→ **Work instructions**
Can you echo every line of text in the entries below, character for character?

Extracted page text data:
[Start of section]
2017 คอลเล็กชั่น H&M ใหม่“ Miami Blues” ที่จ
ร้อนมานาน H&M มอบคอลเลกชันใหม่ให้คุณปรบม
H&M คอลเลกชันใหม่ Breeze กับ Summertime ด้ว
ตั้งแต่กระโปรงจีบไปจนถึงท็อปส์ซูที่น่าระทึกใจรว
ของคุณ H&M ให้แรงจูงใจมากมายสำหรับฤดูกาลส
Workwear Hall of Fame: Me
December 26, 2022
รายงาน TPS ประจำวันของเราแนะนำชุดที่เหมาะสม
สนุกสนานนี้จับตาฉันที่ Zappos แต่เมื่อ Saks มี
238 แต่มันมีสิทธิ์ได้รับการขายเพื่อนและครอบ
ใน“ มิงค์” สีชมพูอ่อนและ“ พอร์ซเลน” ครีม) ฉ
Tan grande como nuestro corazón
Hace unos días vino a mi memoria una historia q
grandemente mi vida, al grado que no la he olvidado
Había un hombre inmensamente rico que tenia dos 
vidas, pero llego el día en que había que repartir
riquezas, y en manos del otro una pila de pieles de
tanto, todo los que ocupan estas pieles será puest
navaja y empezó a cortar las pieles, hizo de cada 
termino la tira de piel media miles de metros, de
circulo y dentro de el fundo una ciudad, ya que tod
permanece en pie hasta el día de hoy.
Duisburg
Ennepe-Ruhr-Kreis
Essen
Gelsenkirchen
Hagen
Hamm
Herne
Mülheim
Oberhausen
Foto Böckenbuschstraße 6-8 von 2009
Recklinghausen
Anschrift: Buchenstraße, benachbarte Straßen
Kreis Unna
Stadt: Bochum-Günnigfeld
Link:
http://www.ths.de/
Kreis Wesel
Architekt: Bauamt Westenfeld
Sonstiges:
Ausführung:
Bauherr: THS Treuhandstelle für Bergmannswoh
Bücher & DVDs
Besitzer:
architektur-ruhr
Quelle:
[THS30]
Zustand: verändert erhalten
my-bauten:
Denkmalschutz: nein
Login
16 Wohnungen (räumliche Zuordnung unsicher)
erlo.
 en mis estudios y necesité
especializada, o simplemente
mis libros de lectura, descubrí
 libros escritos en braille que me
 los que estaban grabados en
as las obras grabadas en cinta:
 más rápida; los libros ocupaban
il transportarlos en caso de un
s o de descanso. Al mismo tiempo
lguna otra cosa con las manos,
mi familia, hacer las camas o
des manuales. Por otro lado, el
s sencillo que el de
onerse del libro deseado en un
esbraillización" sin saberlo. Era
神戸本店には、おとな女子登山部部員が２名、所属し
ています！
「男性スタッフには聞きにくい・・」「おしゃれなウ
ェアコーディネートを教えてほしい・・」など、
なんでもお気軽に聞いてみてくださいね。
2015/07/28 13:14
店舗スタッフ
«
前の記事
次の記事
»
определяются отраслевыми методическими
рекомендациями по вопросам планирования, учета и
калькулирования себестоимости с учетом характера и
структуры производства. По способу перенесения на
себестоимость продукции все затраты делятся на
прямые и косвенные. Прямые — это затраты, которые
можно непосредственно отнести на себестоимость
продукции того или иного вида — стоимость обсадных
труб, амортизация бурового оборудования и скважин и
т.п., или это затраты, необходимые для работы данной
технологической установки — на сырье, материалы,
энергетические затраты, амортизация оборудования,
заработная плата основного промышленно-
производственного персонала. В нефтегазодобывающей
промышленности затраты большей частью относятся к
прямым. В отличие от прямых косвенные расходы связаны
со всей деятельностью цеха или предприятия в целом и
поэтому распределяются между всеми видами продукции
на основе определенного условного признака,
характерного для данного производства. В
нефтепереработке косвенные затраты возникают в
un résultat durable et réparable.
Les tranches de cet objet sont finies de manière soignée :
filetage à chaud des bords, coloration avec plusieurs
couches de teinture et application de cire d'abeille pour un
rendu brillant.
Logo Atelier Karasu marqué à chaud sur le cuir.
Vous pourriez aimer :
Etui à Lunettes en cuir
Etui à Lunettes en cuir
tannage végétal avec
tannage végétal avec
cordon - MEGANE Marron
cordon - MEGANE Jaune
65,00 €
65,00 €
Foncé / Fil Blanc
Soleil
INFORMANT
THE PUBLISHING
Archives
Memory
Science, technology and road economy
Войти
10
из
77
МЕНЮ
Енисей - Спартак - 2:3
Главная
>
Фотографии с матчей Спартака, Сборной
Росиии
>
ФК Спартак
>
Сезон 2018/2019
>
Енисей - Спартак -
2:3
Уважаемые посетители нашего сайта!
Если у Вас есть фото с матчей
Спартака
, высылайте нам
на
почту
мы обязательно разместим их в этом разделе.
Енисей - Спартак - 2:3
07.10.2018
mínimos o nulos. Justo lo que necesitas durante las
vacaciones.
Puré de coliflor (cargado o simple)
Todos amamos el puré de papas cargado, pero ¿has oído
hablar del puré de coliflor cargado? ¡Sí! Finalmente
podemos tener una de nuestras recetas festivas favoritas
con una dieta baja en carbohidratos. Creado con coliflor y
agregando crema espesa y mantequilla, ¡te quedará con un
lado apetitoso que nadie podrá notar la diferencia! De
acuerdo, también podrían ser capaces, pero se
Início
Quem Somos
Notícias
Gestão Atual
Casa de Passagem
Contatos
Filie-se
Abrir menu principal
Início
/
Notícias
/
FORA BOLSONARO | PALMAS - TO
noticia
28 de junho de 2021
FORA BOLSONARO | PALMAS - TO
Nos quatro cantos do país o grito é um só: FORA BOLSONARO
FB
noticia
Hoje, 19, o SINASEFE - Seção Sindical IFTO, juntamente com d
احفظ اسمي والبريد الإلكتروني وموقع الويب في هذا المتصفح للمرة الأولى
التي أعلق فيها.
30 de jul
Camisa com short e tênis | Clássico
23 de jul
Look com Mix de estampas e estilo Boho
[End of section]
→ **Result of the task**
2017 คอลเล็กชั่น H&M ใหม่“ Miami Blues” ที่จ
ร้อนมานาน H&M มอบคอลเลกชันใหม่ให้คุณปรบม
H&M คอลเลกชันใหม่ Breeze กับ Summertime ด้ว
ตั้งแต่กระโปรงจีบไปจนถึงท็อปส์ซูที่น่าระทึกใจรว
ของคุณ H&M ให้แรงจูงใจมากมายสำหรับฤดูกาลส
Workwear Hall of Fame: Me
December 26, 2022
รายงาน TPS ประจำวันของเราแนะนำชุดที่เหมาะสม
สนุกสนานนี้จับตาฉันที่ Zappos แต่เมื่อ Saks มี
238 แต่มันมีสิทธิ์ได้รับการขายเพื่อนและครอบ
ใน“ มิงค์” สีชมพูอ่อนและ“ พอร์ซเลน” ครีม) ฉ
Tan grande como nuestro corazón
Hace unos días vino a mi memoria una historia q
grandemente mi vida, al grado que no la he olvidado
Había un hombre inmensamente rico que tenia dos 
vidas, pero llego el día en que había que repartir
riquezas, y en manos del otro una pila de pieles de
tanto, todo los que ocupan estas pieles será puest
navaja y empezó a cortar las pieles, hizo de cada 
termino la tira de piel media miles de metros, de
circulo y dentro de el fundo una ciudad, ya que tod
permanece en pie hasta el día de hoy.
Duisburg
Ennepe-Ruhr-Kreis
Essen
Gelsenkirchen
Hagen
Hamm
Herne
Mülheim
Oberhausen
Foto Böckenbuschstraße 6-8 von 2009
Recklinghausen
Anschrift: Buchenstraße, benachbarte Straßen
Kreis Unna
Stadt: Bochum-Günnigfeld
Link:
http://www.ths.de/
Kreis Wesel
Architekt: Bauamt Westenfeld
Sonstiges:
Ausführung:
Bauherr: THS Treuhandstelle für Bergmannswoh
Bücher & DVDs
Besitzer:
architektur-ruhr
Quelle:
[THS30]
Zustand: verändert erhalten
my-bauten:
Denkmalschutz: nein
Login
16 Wohnungen (räumliche Zuordnung unsicher)
erlo.
 en mis estudios y necesité
especializada, o simplemente
mis libros de lectura, descubrí
 libros escritos en braille que me
 los que estaban grabados en
as las obras grabadas en cinta:
 más rápida; los libros ocupaban
il transportarlos en caso de un
s o de descanso. Al mismo tiempo
lguna otra cosa con las manos,
mi familia, hacer las camas o
des manuales. Por otro lado, el
s sencillo que el de
onerse del libro deseado en un
esbraillización" sin saberlo. Era
神戸本店には、おとな女子登山部部員が２名、所属し
ています！
「男性スタッフには聞きにくい・・」「おしゃれなウ
ェアコーディネートを教えてほしい・・」など、
なんでもお気軽に聞いてみてくださいね。
2015/07/28 13:14
店舗スタッフ
«
前の記事
次の記事
»
определяются отраслевыми методическими
рекомендациями по вопросам планирования, учета и
калькулирования себестоимости с учетом характера и
структуры производства. По способу перенесения на
себестоимость продукции все затраты делятся на
прямые и косвенные. Прямые — это затраты, которые
можно непосредственно отнести на себестоимость
продукции того или иного вида — стоимость обсадных
труб, амортизация бурового оборудования и скважин и
т.п., или это затраты, необходимые для работы данной
технологической установки — на сырье, материалы,
энергетические затраты, амортизация оборудования,
заработная плата основного промышленно-
производственного персонала. В нефтегазодобывающей
промышленности затраты большей частью относятся к
прямым. В отличие от прямых косвенные расходы связаны
со всей деятельностью цеха или предприятия в целом и
поэтому распределяются между всеми видами продукции
на основе определенного условного признака,
характерного для данного производства. В
нефтепереработке косвенные затраты возникают в
un résultat durable et réparable.
Les tranches de cet objet sont finies de manière soignée :
filetage à chaud des bords, coloration avec plusieurs
couches de teinture et application de cire d'abeille pour un
rendu brillant.
Logo Atelier Karasu marqué à chaud sur le cuir.
Vous pourriez aimer :
Etui à Lunettes en cuir
Etui à Lunettes en cuir
tannage végétal avec
tannage végétal avec
cordon - MEGANE Marron
cordon - MEGANE Jaune
65,00 €
65,00 €
Foncé / Fil Blanc
Soleil
INFORMANT
THE PUBLISHING
Archives
Memory
Science, technology and road economy
Войти
10
из
77
МЕНЮ
Енисей - Спартак - 2:3
Главная
>
Фотографии с матчей Спартака, Сборной
Росиии
>
ФК Спартак
>
Сезон 2018/2019
>
Енисей - Спартак -
2:3
Уважаемые посетители нашего сайта!
Если у Вас есть фото с матчей
Спартака
, высылайте нам
на
почту
мы обязательно разместим их в этом разделе.
Енисей - Спартак - 2:3
07.10.2018
mínimos o nulos. Justo lo que necesitas durante las
vacaciones.
Puré de coliflor (cargado o simple)
Todos amamos el puré de papas cargado, pero ¿has oído
hablar del puré de coliflor cargado? ¡Sí! Finalmente
podemos tener una de nuestras recetas festivas favoritas
con una dieta baja en carbohidratos. Creado con coliflor y
agregando crema espesa y mantequilla, ¡te quedará con un
lado apetitoso que nadie podrá notar la diferencia! De
acuerdo, también podrían ser capaces, pero se
Início
Quem Somos
Notícias
Gestão Atual
Casa de Passagem
Contatos
Filie-se
Abrir menu principal
Início
/
Notícias
/
FORA BOLSONARO | PALMAS - TO
noticia
28 de junho de 2021
FORA BOLSONARO | PALMAS - TO
Nos quatro cantos do país o grito é um só: FORA BOLSONARO
FB
noticia
Hoje, 19, o SINASEFE - Seção Sindical IFTO, juntamente com d
احفظ اسمي والبريد الإلكتروني وموقع الويب في هذا المتصفح للمرة الأولى
التي أعلق فيها.
30 de jul
Camisa com short e tênis | Clássico
23 de jul
Look com Mix de estampas e estilo Boho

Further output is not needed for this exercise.